Job:
Which lines of the records contain the word "macros"? Copy each one.

Collected data entries:
◆ ◆ ◆ ◆ ◆
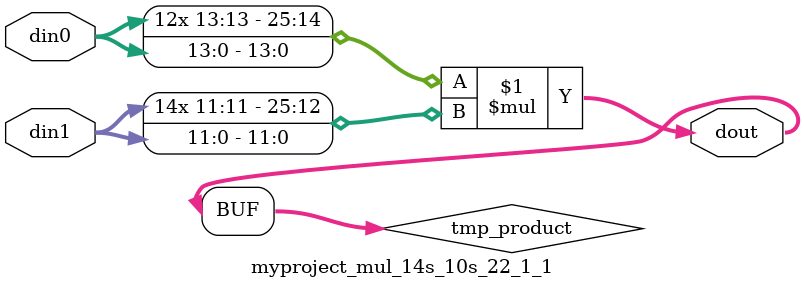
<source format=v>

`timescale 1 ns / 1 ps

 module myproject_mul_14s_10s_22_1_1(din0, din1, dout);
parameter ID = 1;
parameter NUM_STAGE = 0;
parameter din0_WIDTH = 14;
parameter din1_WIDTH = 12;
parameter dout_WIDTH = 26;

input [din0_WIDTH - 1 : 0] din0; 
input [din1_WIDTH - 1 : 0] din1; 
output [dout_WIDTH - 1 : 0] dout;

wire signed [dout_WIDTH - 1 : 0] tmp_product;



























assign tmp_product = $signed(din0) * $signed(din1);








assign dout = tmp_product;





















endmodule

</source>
◆ ◆ ◆ ◆ ◆
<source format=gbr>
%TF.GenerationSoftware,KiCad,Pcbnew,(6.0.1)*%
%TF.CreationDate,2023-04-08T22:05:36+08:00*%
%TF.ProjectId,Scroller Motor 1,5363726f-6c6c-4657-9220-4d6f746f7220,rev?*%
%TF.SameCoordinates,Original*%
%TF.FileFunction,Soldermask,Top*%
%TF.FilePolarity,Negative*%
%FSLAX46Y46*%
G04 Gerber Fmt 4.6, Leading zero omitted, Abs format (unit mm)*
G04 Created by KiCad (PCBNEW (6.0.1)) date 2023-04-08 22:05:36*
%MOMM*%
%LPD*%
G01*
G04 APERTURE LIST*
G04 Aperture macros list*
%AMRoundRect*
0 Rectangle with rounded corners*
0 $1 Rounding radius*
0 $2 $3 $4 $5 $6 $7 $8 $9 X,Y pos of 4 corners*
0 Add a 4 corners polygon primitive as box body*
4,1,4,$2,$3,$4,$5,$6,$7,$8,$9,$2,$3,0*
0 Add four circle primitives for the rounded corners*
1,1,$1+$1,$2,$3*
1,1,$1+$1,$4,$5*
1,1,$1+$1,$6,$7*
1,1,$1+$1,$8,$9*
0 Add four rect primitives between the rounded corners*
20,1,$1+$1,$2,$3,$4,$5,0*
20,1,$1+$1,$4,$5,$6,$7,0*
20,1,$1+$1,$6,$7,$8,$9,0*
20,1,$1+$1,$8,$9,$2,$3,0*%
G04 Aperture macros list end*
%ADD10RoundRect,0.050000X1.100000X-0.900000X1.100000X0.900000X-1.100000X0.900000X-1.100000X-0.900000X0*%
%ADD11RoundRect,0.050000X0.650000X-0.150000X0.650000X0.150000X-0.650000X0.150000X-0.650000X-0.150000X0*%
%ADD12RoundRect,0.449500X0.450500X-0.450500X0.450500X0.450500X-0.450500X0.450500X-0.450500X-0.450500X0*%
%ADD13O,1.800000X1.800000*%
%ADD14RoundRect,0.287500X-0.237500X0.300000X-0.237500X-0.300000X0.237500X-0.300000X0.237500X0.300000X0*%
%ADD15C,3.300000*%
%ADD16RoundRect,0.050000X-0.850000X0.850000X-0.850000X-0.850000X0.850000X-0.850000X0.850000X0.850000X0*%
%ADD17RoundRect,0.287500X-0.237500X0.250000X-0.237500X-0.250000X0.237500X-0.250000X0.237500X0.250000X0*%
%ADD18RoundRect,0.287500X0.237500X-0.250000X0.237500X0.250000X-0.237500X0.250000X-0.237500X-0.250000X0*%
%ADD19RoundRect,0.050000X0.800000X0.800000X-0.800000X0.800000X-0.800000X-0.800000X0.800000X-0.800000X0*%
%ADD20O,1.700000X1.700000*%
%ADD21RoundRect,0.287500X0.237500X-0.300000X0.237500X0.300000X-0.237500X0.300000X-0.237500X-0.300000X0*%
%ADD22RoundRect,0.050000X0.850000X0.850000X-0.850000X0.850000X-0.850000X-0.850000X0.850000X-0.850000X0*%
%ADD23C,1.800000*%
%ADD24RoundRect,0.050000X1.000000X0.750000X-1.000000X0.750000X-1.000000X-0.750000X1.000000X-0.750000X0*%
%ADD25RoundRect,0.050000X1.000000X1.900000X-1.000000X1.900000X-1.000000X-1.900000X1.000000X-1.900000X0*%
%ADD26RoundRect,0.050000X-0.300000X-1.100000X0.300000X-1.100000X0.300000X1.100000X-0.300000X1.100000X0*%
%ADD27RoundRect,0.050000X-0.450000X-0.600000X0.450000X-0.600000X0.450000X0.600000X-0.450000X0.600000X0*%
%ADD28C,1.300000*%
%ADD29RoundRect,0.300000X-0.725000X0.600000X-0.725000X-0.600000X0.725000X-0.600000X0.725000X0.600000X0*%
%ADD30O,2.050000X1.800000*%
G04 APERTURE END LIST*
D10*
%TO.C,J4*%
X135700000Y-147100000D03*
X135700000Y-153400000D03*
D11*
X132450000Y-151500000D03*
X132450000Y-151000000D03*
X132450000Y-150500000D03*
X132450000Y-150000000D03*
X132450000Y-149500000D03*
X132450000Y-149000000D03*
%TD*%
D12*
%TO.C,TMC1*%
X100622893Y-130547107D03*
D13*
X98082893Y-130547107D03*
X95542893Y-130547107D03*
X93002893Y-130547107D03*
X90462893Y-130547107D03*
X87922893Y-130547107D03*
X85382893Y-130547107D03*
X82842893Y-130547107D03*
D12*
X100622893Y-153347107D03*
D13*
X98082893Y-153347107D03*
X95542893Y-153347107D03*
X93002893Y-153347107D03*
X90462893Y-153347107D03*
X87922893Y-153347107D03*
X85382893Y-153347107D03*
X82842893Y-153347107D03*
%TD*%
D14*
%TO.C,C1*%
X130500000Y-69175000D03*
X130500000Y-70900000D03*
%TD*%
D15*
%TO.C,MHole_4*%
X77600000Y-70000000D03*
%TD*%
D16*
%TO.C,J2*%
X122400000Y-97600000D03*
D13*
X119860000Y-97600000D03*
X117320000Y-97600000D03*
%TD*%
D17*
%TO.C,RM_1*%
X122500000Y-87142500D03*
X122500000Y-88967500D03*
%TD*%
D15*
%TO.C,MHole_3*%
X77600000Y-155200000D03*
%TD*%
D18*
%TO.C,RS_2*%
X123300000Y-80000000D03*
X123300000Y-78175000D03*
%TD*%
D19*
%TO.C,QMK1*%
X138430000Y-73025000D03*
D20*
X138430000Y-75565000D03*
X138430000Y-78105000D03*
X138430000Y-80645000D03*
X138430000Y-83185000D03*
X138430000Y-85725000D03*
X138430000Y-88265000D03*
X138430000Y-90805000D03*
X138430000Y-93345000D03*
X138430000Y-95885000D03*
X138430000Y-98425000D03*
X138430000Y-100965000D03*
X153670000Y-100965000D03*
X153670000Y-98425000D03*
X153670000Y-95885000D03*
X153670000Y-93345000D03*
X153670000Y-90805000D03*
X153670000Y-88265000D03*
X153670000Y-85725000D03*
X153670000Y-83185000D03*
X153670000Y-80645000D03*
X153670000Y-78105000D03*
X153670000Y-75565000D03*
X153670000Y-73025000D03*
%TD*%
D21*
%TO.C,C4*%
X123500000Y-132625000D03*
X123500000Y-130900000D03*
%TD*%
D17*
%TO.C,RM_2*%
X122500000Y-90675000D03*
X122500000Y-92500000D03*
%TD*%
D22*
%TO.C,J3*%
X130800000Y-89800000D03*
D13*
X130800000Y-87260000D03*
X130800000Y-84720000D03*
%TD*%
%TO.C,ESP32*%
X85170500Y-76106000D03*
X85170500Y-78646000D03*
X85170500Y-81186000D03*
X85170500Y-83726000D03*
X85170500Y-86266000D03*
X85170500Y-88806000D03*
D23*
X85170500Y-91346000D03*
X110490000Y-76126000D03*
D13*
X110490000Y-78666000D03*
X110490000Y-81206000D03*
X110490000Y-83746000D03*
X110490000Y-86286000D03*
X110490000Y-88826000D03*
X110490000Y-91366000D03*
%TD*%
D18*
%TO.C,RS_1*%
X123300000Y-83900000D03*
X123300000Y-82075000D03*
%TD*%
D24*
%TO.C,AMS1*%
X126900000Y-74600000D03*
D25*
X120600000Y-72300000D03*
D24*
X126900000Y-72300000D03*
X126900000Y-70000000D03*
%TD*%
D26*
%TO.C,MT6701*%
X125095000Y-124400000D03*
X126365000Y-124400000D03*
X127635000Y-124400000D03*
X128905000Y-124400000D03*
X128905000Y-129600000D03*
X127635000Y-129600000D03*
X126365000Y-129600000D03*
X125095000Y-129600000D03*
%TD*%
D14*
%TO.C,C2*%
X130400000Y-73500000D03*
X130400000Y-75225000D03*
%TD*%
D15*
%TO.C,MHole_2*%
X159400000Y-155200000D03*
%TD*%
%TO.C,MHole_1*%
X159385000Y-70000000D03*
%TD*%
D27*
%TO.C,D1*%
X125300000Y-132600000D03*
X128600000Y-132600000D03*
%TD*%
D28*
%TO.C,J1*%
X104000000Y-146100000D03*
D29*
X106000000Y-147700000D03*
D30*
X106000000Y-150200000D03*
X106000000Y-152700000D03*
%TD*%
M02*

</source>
◆ ◆ ◆ ◆ ◆
Answer box:
G04 Aperture macros list*
G04 Aperture macros list end*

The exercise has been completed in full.